Angezeigter Text –
────────

# Statische und Nicht-Statische Methoden



## Dreezard (20. Okt 2004)

Hallo Leute. Ich wende mich heute zum ersten mal an euch.
Ich habe eine (garantiert) ziehmlich dumme Anfänger-Frage.
Ich habe mal so ein kleines Übungsprogramm geschrieben und meine 1000 Fehler rausbekommen.
Nur an einem scheitere ich. In Java scheint es wohl nicht möglich zu sein von einer statischen Methode zu einer nicht-statischen zu verweisen... Wie kann man das umgehen? Ok ich bezweifle dass man das kann, aber ich müsse mein "prog" dann ziehmlich umschreiben...
Warum kann man statische und nicht statische Methoden eigentlich nicht aufeinander verweisen?

Many thanks 4 your help!


----------



## bygones (20. Okt 2004)

statische Methoden sind Methode der Klasse, nicht-statische Methoden sind Methode einer Instanz einer Klasse.

Eine KlassenMethode bzw. eine Klassenvariable gilt für alle Instanzen einer Klasse, instanzmethoden bzw. instanzvariablen gelten nur für die aktuelle Instanz.

Daher kann eine statische Methode nicht eine nicht-statische Methode aufrufen, da sie sich in versch. Scopes befinden...

────────

Bereitgestellte Daten –
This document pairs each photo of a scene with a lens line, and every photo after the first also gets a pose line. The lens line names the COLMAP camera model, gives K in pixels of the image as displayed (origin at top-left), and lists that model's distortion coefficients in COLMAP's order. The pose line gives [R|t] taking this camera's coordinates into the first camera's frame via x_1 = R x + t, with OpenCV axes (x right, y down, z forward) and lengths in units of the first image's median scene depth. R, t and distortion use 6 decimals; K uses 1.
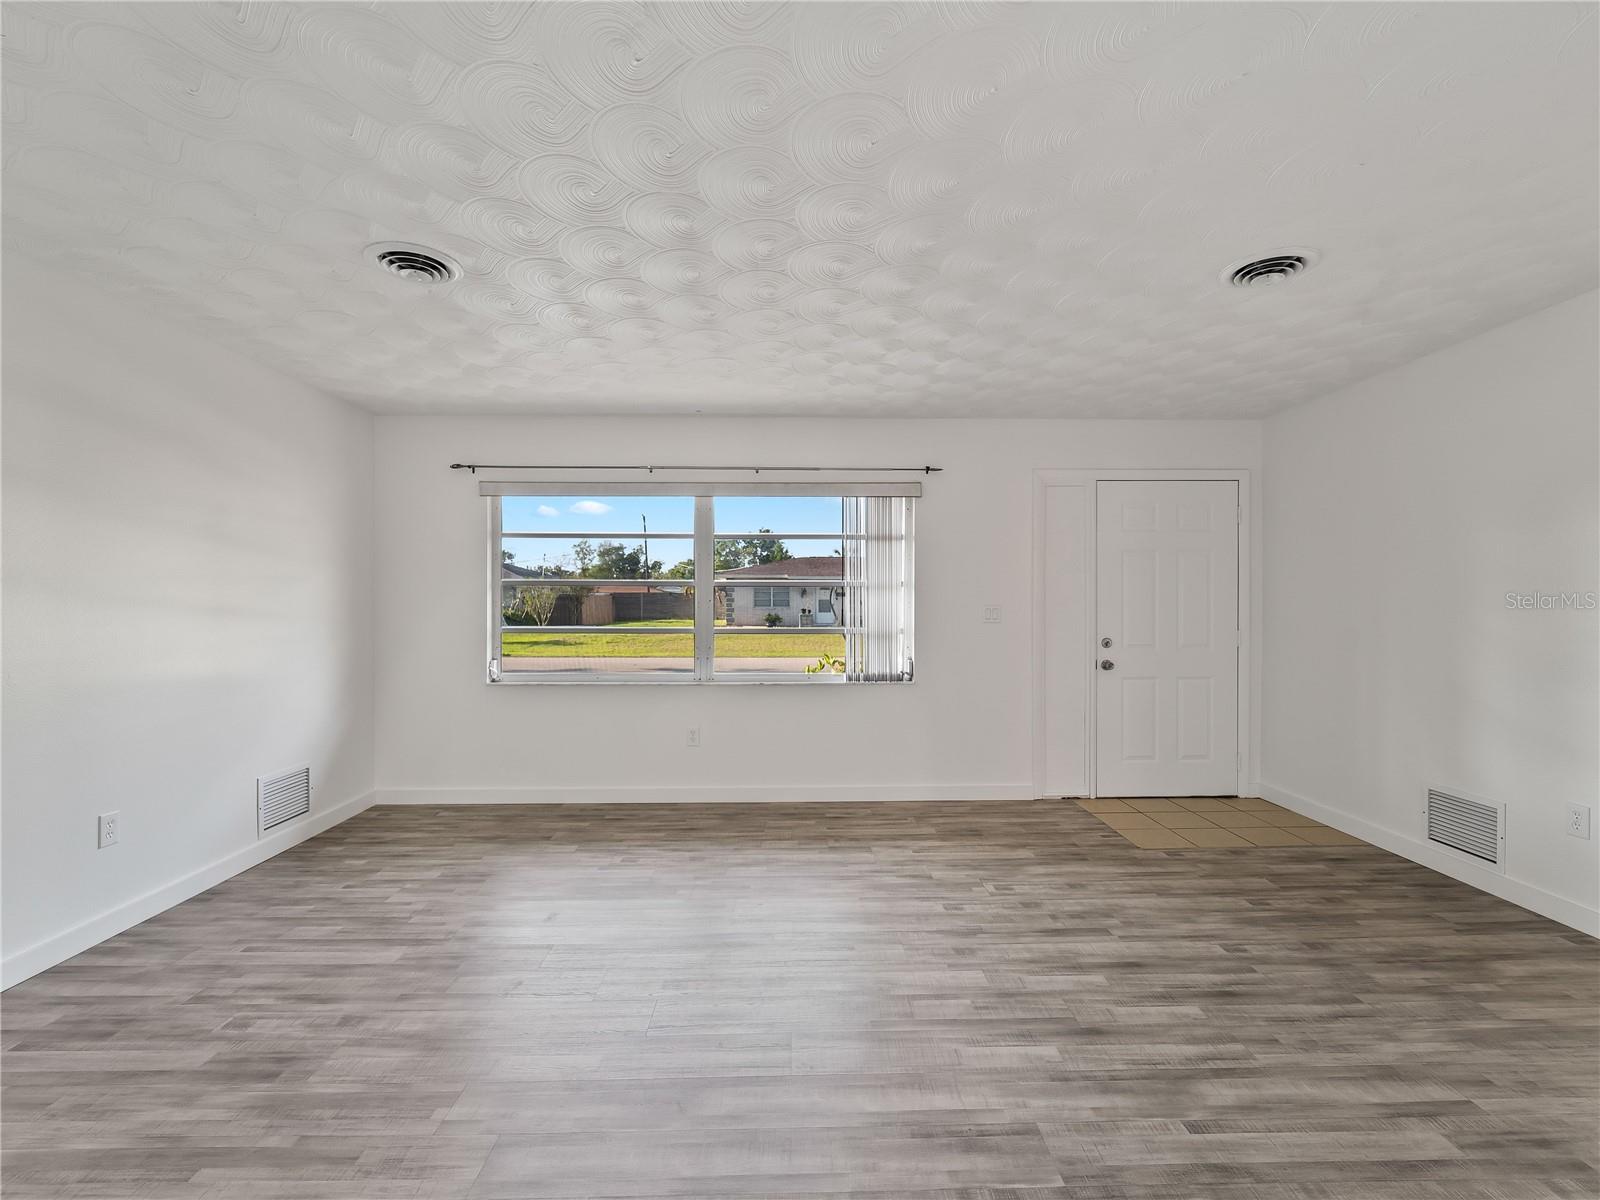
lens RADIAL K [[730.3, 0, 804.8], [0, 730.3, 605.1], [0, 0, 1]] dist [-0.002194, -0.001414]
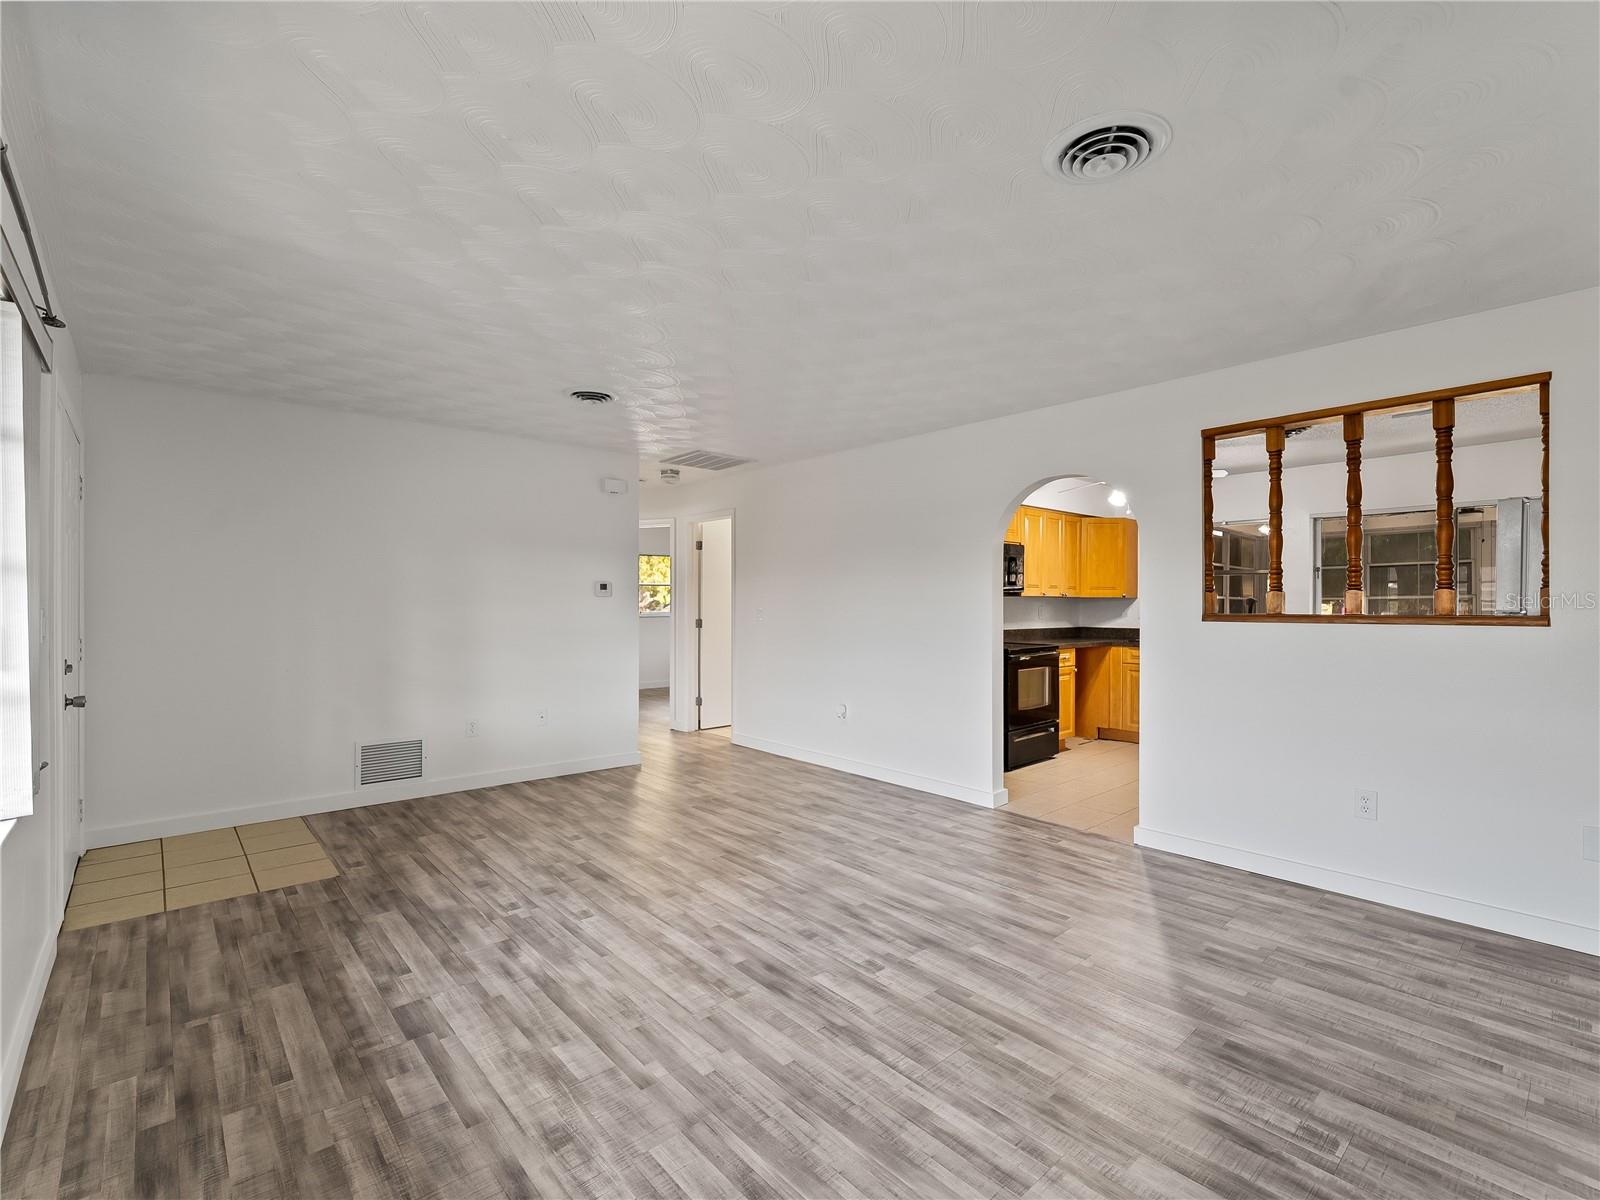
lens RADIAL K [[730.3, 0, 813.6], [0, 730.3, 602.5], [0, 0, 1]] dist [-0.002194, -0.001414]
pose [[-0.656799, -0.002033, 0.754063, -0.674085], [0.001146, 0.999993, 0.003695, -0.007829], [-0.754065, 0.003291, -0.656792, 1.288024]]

────────

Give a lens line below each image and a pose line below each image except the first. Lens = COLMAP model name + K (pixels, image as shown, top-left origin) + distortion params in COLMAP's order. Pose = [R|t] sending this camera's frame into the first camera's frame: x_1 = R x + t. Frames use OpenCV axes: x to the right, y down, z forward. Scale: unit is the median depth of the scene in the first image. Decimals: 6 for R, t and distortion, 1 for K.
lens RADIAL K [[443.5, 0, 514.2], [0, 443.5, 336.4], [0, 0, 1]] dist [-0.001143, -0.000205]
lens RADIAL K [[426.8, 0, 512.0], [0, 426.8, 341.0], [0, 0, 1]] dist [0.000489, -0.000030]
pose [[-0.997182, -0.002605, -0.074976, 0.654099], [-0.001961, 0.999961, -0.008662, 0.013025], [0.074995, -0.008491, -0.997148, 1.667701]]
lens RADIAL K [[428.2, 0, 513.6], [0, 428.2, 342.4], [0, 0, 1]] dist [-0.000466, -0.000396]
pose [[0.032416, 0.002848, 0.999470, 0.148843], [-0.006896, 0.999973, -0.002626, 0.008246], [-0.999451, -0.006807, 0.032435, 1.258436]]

────────

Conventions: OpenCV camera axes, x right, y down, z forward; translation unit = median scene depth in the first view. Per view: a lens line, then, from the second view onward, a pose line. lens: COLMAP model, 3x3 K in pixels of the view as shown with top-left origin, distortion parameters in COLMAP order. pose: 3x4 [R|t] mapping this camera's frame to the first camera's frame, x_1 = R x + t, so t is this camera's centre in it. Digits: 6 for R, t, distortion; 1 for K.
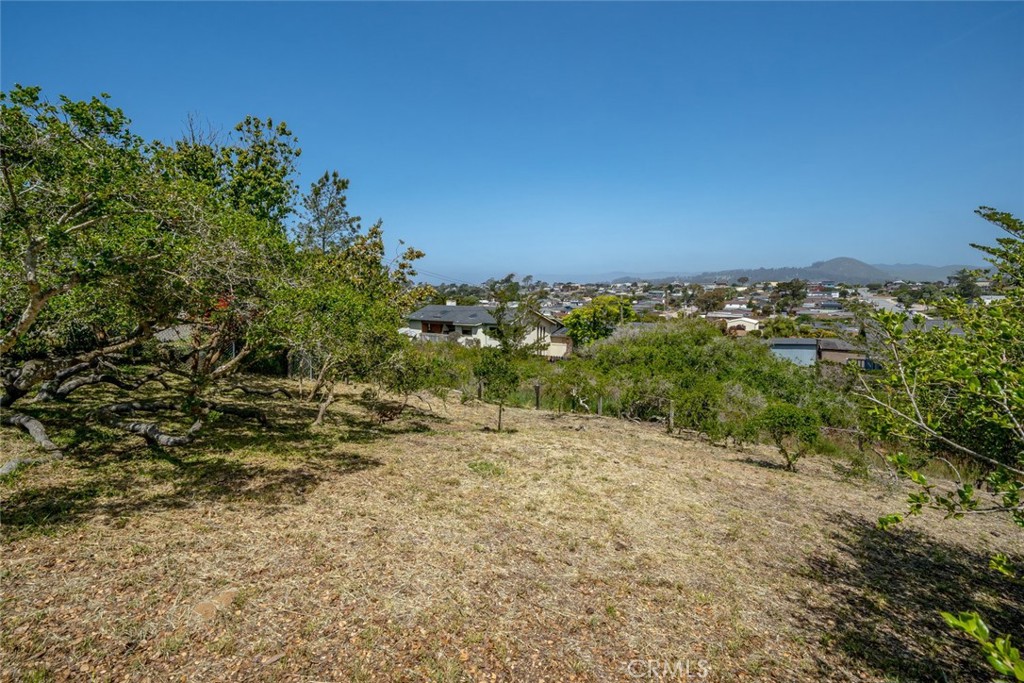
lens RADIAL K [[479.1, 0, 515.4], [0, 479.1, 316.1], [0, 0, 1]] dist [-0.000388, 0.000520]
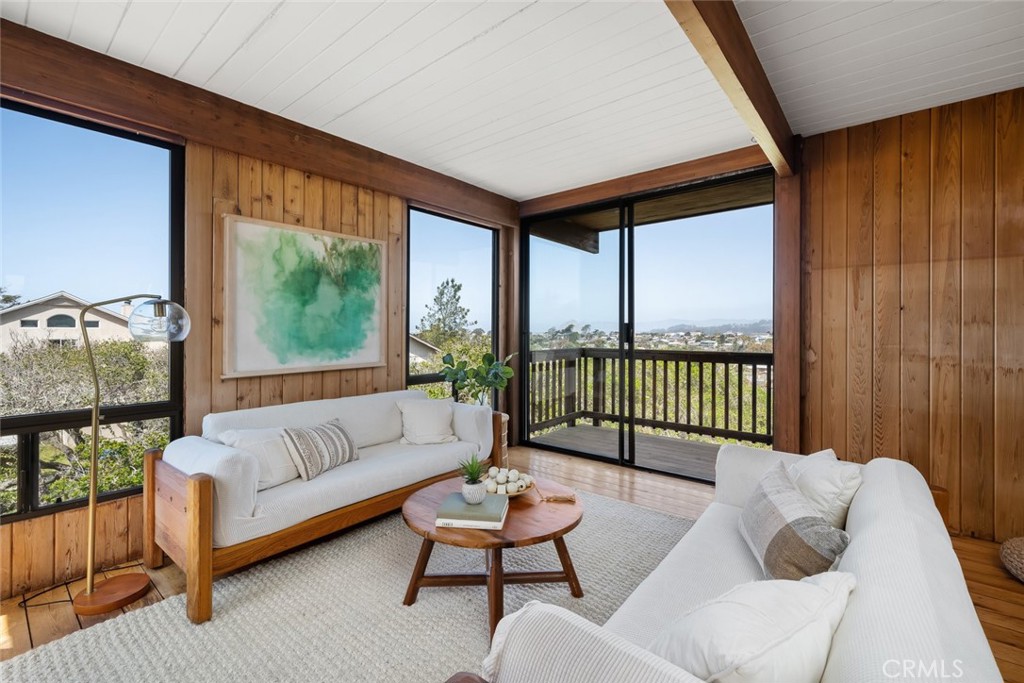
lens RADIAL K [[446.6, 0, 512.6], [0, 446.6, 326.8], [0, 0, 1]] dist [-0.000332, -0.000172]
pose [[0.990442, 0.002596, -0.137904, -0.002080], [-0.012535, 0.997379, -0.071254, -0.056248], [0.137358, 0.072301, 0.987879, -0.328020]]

────────

Aufgabenstellung –
Liste alle zusammengesetzten Wörter aus dem Forenthread auf, die im Satz ab „Eine KlassenMethode bzw.“ ohne Rücksicht auf Groß- und Kleinschreibung auf „methode“, „methoden“, „variable“ oder „variablen“ enden. Die Datensätze werden hierfür nicht gebraucht.

Antwort zur Aufgabe –
KlassenMethode, Klassenvariable, instanzmethoden, instanzvariablen